(EXCERPT)
▶
Events from the year 1998 in Scotland.

Incumbents 

 Secretary of State for Scotland and Keeper of the Great Seal – Donald Dewar

Law officers 
 Lord Advocate – Lord Hardie
 Solicitor General for Scotland – Colin Boyd

Judiciary 
 Lord President of the Court of Session and Lord Justice General – Lord Rodger of Earlsferry
 Lord Justice Clerk – Lord Cullen
 Chairman of the Scottish Land Court – Lord McGhie

Events 
 7 March – Outer Hebrides community radio station Isles FM is launched, broadcasting from studios in Stornoway.
 31 March – The last Northern Lighthouse Board lighthouse is converted to automatic operation without resident keepers, Fair Isle South.
 25 May – Torness Nuclear Power Station commissioned near the town of Dunbar, East Lothian.
 31 May – The Sky Scottish satellite television channel closes after eighteen months on air.
 10 June – Scotland open the 1998 World Cup, playing champions Brazil in France, though they lose 2-1 after a deflected goal in the seventy-sixth minute.
 16 June – Scotland draw 1–1 against Norway in their second game of the World Cup.
 23 June – Scotland lose 3–0 to Morocco in their final group stage match of the world Cup, failing to qualify for the next round.
 August – Edinburgh Modular Arm System, the world's first bionic arm, is fitted.
 24 August – The Netherlands is selected as the venue for the trial of the two Libyans who are charged with the Lockerbie aircraft bombing that killed 270 people in December 1988.
◀
(MATERIAL PROVIDED)
▶
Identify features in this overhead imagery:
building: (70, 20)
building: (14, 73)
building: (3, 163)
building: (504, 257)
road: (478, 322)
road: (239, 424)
◀
▶
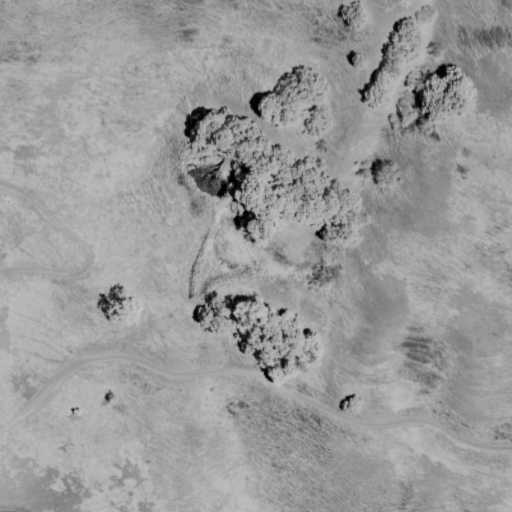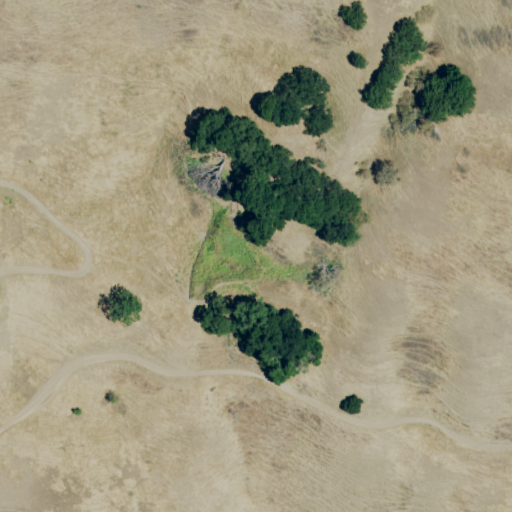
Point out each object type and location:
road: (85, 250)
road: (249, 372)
◀
Reproduce the part of the 1998 Scotland text from "25 May – Torness" up to and including "arm, is fitted.".

25 May – Torness Nuclear Power Station commissioned near the town of Dunbar, East Lothian.
 31 May – The Sky Scottish satellite television channel closes after eighteen months on air.
 10 June – Scotland open the 1998 World Cup, playing champions Brazil in France, though they lose 2-1 after a deflected goal in the seventy-sixth minute.
 16 June – Scotland draw 1–1 against Norway in their second game of the World Cup.
 23 June – Scotland lose 3–0 to Morocco in their final group stage match of the world Cup, failing to qualify for the next round.
 August – Edinburgh Modular Arm System, the world's first bionic arm, is fitted.